The Oxford-Harrington Rare Disease Centre functions as a transatlantic collaboration between the University of Oxford and the Harrington Disease Institute, one of the University of Ohio’s teaching and research hospitals. The centre focuses on formulating treatments and cures for rare diseases, and has devised 214 medicines since 2012. 

In a statement, Ms Haslam said, “We hope to increase knowledge of CLL, generate new treatments and give others the confidence and information they need to navigate the disease”. 

David Cameron, former British Prime Minister and Chair of the Oxford-Harrington Rare Disease Centre Advisory Council, said in a statement: “I am delighted to see this generous support, which can help unlock meaningful advances in areas long overlooked and urgently in need of attention.
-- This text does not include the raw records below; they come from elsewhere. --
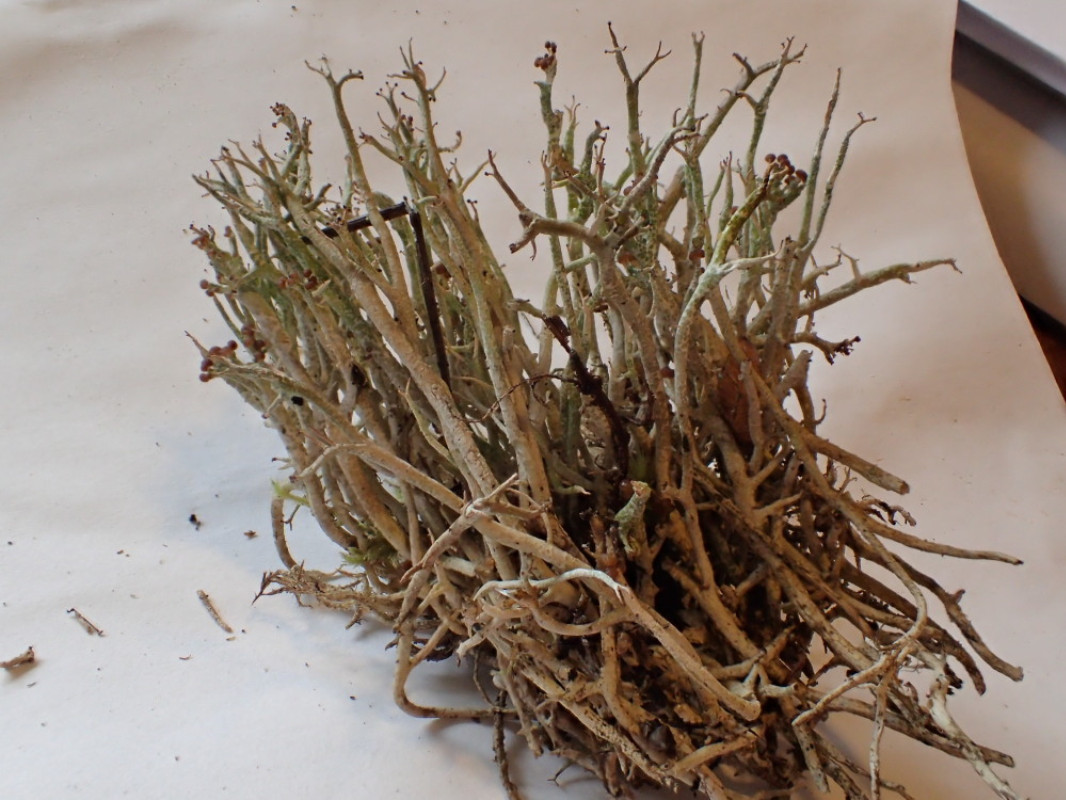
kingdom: Fungi
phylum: Ascomycota
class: Lecanoromycetes
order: Lecanorales
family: Cladoniaceae
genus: Cladonia
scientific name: Cladonia furcata
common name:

This investment highlights the importance of international collaboration in accelerating progress for people affected by rare conditions.” 

A rare type of blood cancer, CLL is a slow-moving disease that typically impacts blood and bone marrow. Abnormal white blood cells develop within the marrow, impacting its ability to make healthy blood cells. Often these abnormal cells move into the blood stream, and build up in the lymph nodes and spleen. 

There are around 10 cases of CLL diagnosed in the UK every day, and around 60 a day in the US. 

Scientists are uncertain as to the cause of the cancer, but many have theorised that there is some hereditary element. Whilst there is currently no cure, symptoms can be managed through treatments such as chemotherapy, targeted medicines, radiotherapy, and sometimes surgery.  The donation will provide the funding to push new therapeutics into clinical trials.